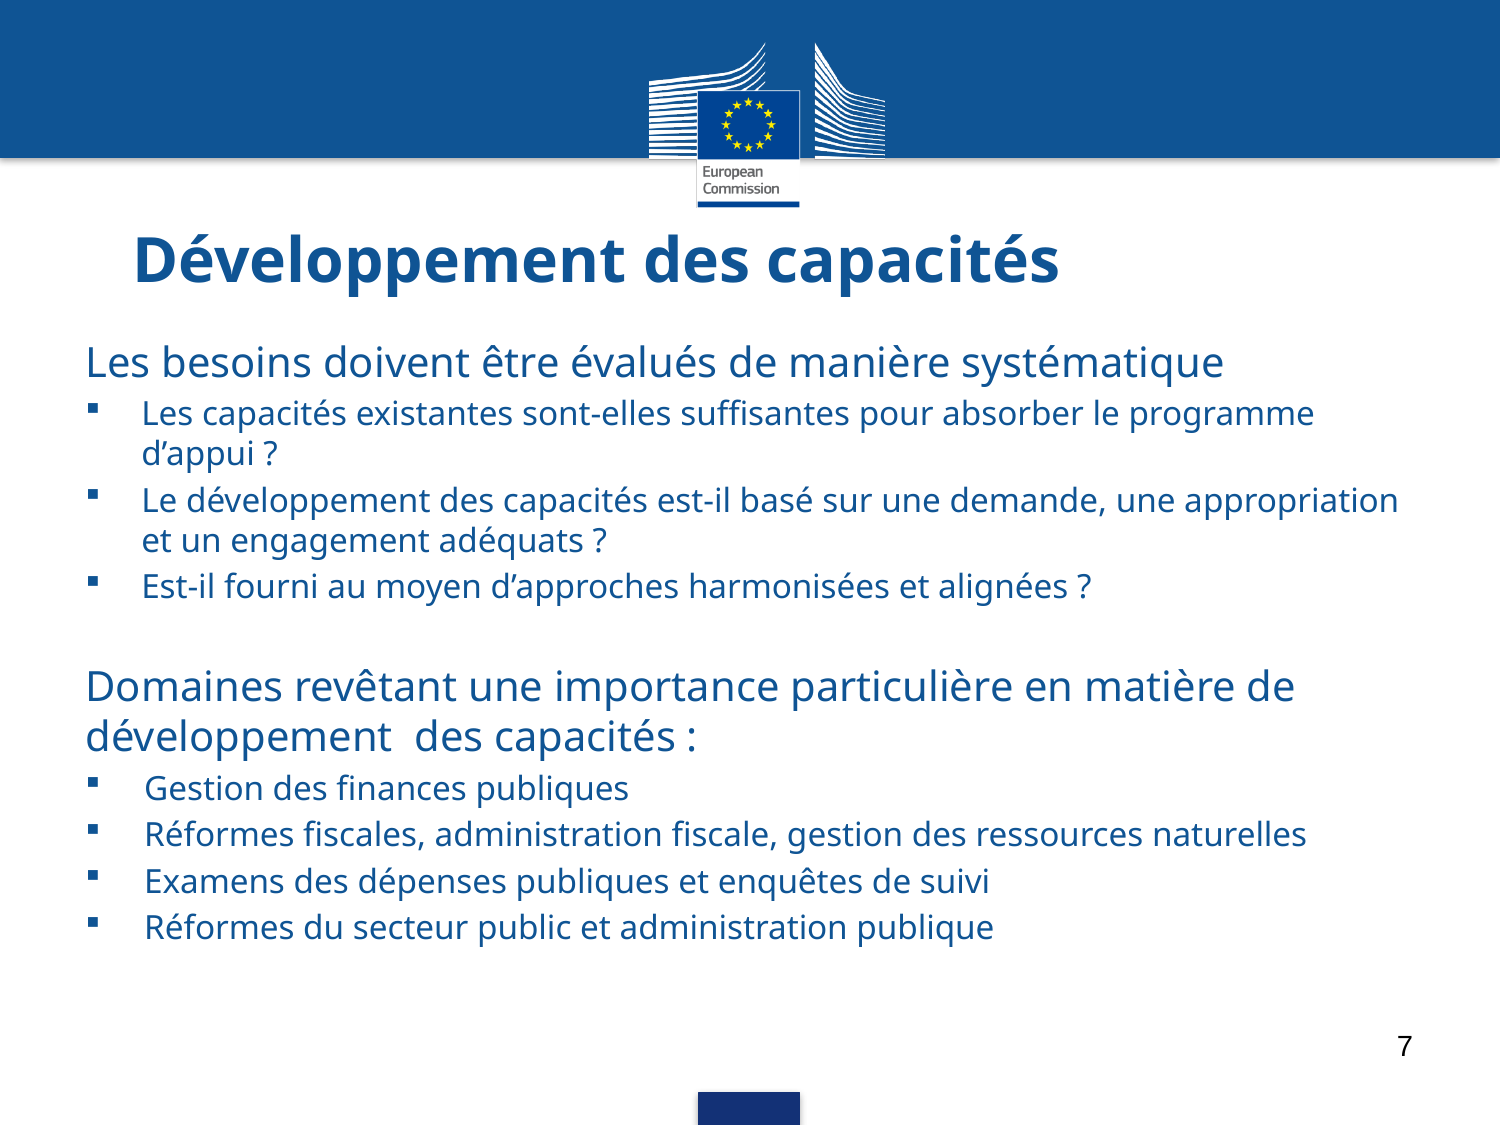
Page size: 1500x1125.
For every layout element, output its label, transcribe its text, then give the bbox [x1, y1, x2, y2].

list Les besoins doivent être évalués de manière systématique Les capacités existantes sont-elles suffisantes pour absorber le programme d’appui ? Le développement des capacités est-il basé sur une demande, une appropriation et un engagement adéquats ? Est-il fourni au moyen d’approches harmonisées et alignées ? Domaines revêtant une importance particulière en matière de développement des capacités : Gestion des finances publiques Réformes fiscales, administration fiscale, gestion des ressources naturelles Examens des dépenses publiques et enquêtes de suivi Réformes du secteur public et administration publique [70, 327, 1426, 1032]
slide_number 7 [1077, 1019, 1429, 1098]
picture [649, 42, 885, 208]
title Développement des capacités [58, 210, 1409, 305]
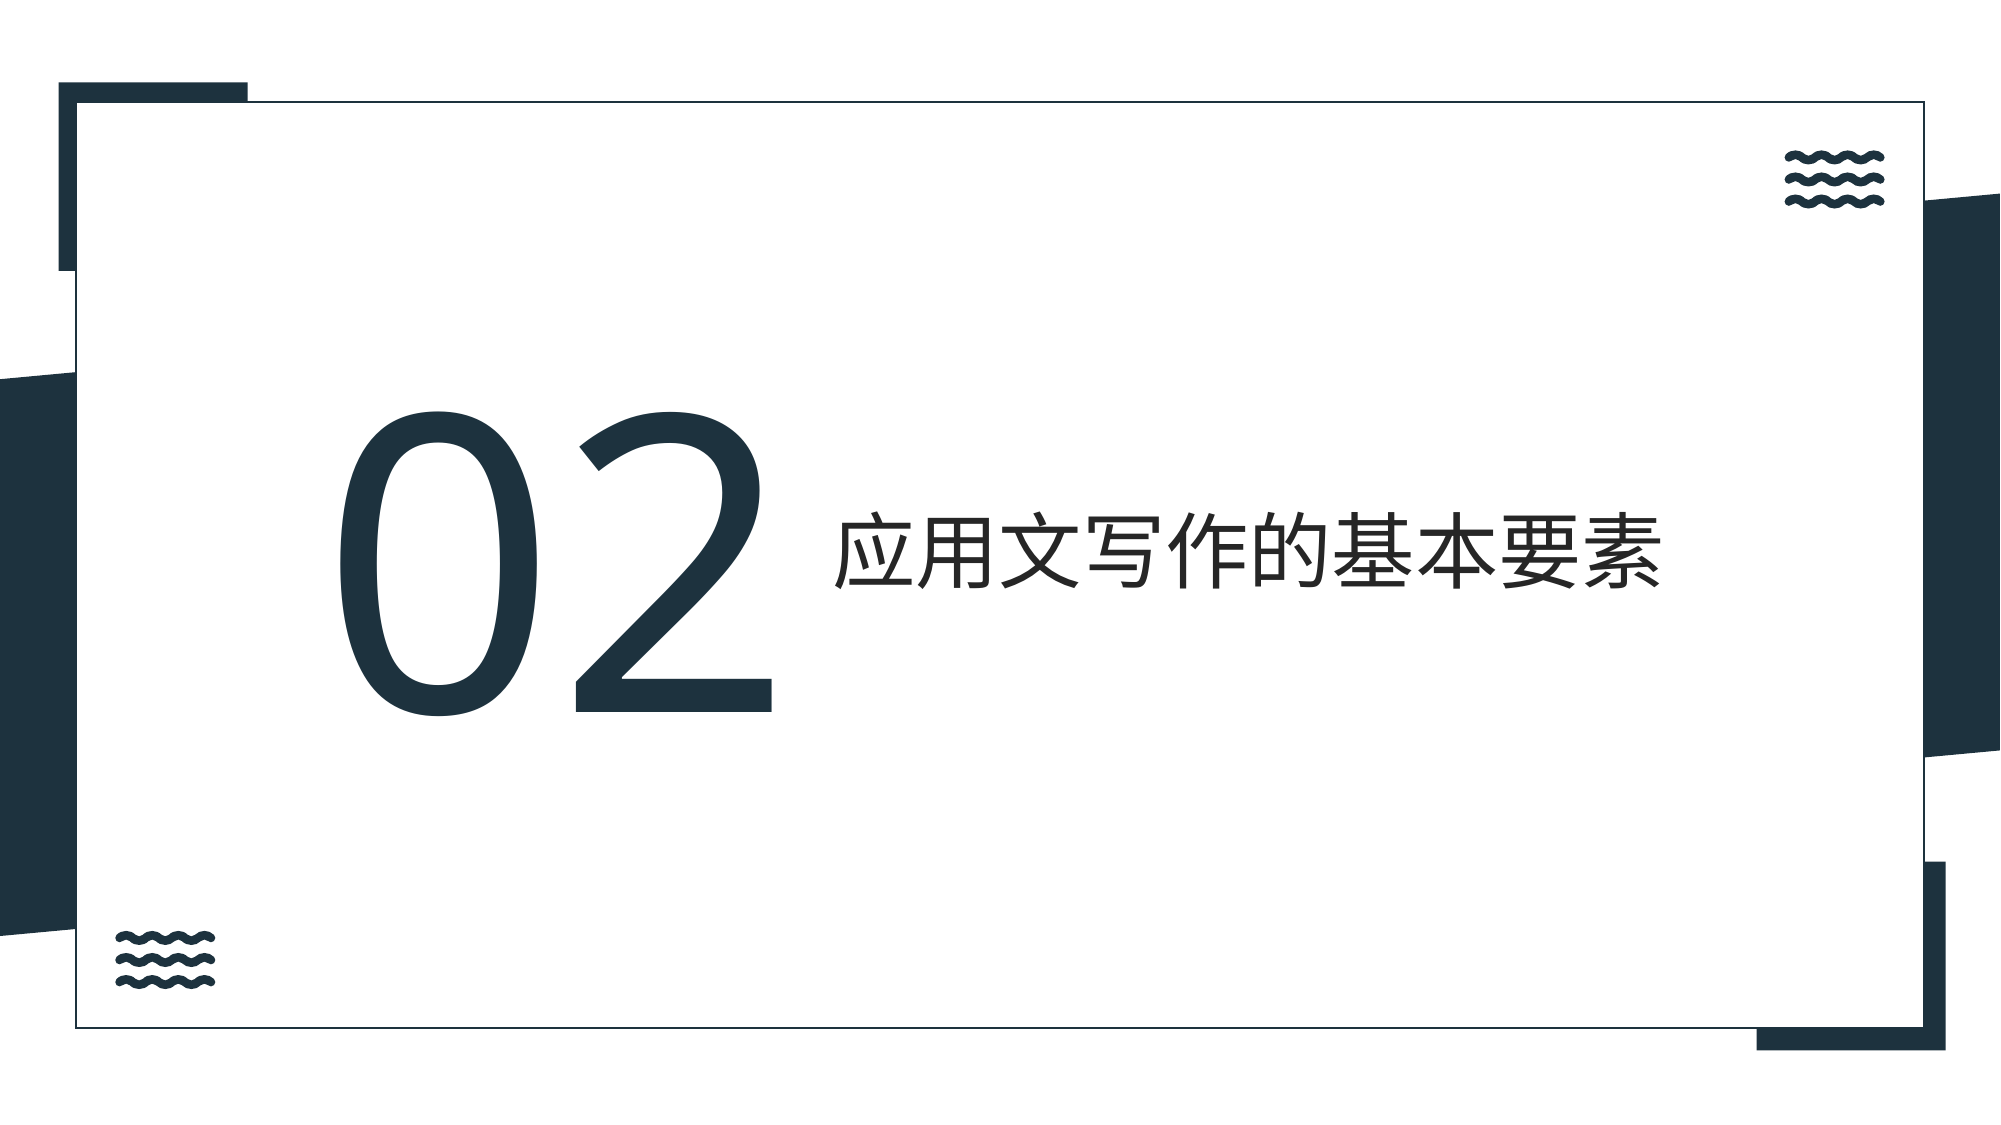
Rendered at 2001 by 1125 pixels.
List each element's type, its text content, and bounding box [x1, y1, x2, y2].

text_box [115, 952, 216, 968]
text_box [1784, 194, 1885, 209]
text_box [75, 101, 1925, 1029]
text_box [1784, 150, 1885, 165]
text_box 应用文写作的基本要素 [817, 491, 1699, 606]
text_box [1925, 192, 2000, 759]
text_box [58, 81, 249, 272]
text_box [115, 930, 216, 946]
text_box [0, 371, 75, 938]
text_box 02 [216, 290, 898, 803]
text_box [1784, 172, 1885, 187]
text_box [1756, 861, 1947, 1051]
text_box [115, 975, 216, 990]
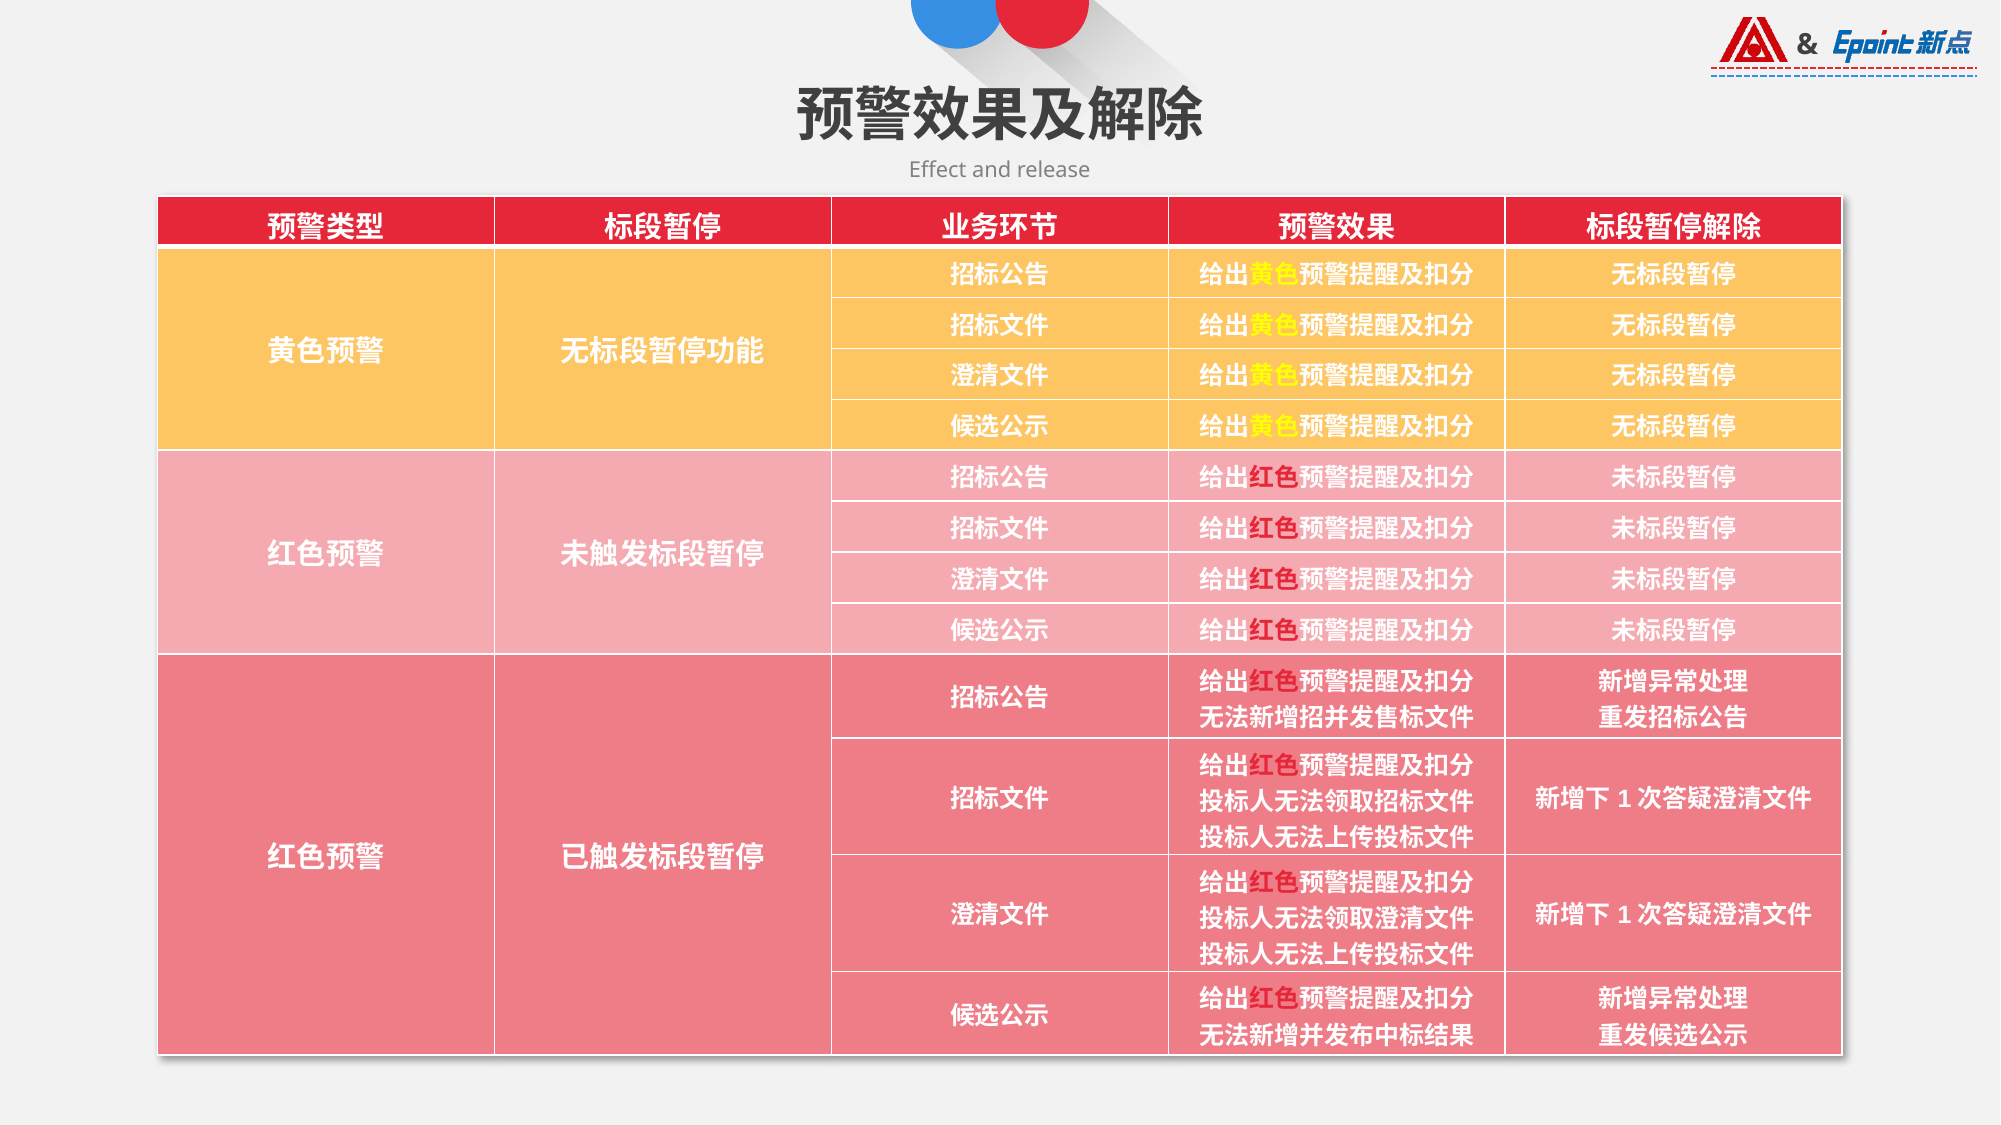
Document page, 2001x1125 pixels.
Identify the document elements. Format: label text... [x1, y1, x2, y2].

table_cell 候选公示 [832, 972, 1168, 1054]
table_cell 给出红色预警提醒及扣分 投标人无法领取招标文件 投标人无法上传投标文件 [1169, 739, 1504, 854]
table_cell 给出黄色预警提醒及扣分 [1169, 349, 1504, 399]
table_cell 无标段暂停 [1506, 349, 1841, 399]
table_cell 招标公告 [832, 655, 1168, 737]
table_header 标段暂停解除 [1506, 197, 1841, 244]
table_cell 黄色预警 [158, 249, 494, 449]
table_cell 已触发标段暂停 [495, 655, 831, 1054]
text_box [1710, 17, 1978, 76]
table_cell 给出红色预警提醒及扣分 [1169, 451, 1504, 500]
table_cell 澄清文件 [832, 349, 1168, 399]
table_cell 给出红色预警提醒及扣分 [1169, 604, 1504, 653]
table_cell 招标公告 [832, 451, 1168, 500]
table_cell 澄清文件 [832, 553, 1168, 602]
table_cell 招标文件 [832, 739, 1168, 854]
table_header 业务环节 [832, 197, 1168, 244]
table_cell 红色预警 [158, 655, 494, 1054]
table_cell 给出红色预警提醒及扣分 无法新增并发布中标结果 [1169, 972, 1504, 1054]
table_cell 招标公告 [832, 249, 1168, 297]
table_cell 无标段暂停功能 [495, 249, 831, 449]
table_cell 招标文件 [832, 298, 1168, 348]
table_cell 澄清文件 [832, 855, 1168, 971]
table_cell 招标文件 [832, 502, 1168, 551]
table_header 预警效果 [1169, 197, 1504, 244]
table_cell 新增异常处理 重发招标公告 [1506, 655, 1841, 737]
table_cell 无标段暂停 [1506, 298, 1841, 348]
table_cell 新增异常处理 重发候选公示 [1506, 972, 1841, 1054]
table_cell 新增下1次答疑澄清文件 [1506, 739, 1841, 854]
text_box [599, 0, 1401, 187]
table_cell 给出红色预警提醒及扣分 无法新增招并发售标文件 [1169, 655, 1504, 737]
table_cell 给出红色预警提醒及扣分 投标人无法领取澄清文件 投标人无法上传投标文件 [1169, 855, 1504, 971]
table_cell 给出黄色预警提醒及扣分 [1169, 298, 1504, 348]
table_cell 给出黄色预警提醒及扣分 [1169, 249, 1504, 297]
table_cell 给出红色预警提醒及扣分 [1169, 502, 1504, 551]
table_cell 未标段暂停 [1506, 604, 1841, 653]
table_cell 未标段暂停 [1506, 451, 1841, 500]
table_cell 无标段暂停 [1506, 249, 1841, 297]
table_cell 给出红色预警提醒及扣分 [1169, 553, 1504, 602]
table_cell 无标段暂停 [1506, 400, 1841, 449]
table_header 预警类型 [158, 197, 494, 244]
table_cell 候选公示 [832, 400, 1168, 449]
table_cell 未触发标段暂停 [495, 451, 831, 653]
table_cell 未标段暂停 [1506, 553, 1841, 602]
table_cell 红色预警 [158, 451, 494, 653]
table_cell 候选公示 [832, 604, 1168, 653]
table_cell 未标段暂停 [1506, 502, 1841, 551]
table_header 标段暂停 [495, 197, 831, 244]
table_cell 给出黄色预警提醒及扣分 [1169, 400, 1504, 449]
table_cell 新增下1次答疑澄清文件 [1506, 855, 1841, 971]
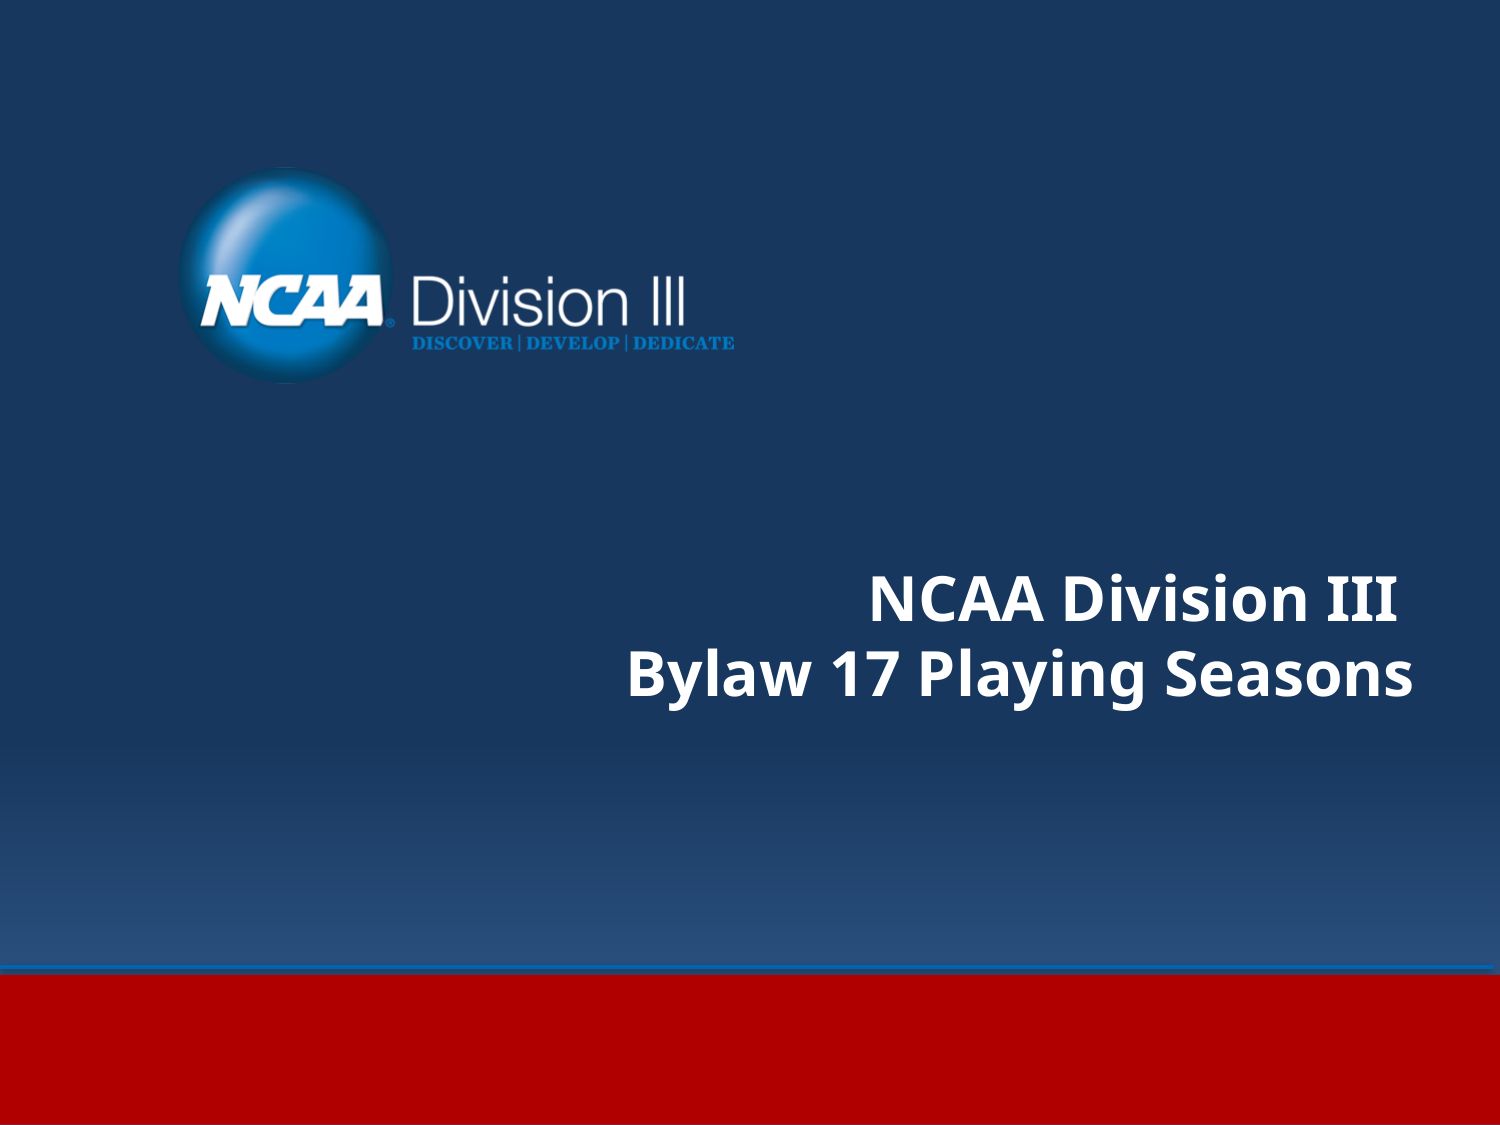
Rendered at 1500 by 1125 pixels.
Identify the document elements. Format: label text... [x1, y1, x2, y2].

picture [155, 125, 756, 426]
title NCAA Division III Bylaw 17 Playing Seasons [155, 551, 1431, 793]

INSTRUCTIONS TO FOLLOW = Reproduce the listing above only between the lines holding "For every layout" and "Document page, 2001x1125 pixels.", inclusive. Every line must match exactly, and pictures are dropped.

EXERCISE OUTPUT =
For every layout element, output its label, transcribe its text, then give the bbox [x1, y1, x2, y2].

list Les besoins doivent être évalués de manière systématique Les capacités existantes sont-elles suffisantes pour absorber le programme d’appui ? Le développement des capacités est-il basé sur une demande, une appropriation et un engagement adéquats ? Est-il fourni au moyen d’approches harmonisées et alignées ? Domaines revêtant une importance particulière en matière de développement des capacités : Gestion des finances publiques Réformes fiscales, administration fiscale, gestion des ressources naturelles Examens des dépenses publiques et enquêtes de suivi Réformes du secteur public et administration publique [70, 327, 1426, 1032]
slide_number 7 [1077, 1019, 1429, 1098]
picture [649, 42, 885, 208]
title Développement des capacités [58, 210, 1409, 305]
Rendered at 2001 by 1125 pixels.
List each element's type, its text content, and bounding box [x1, y1, x2, y2].

text_box [115, 952, 216, 968]
text_box [1784, 194, 1885, 209]
text_box [75, 101, 1925, 1029]
text_box [1784, 150, 1885, 165]
text_box 应用文写作的基本要素 [817, 491, 1699, 606]
text_box [1925, 192, 2000, 759]
text_box [58, 81, 249, 272]
text_box [115, 930, 216, 946]
text_box [0, 371, 75, 938]
text_box 02 [216, 290, 898, 803]
text_box [1784, 172, 1885, 187]
text_box [1756, 861, 1947, 1051]
text_box [115, 975, 216, 990]
Document page, 2001x1125 pixels.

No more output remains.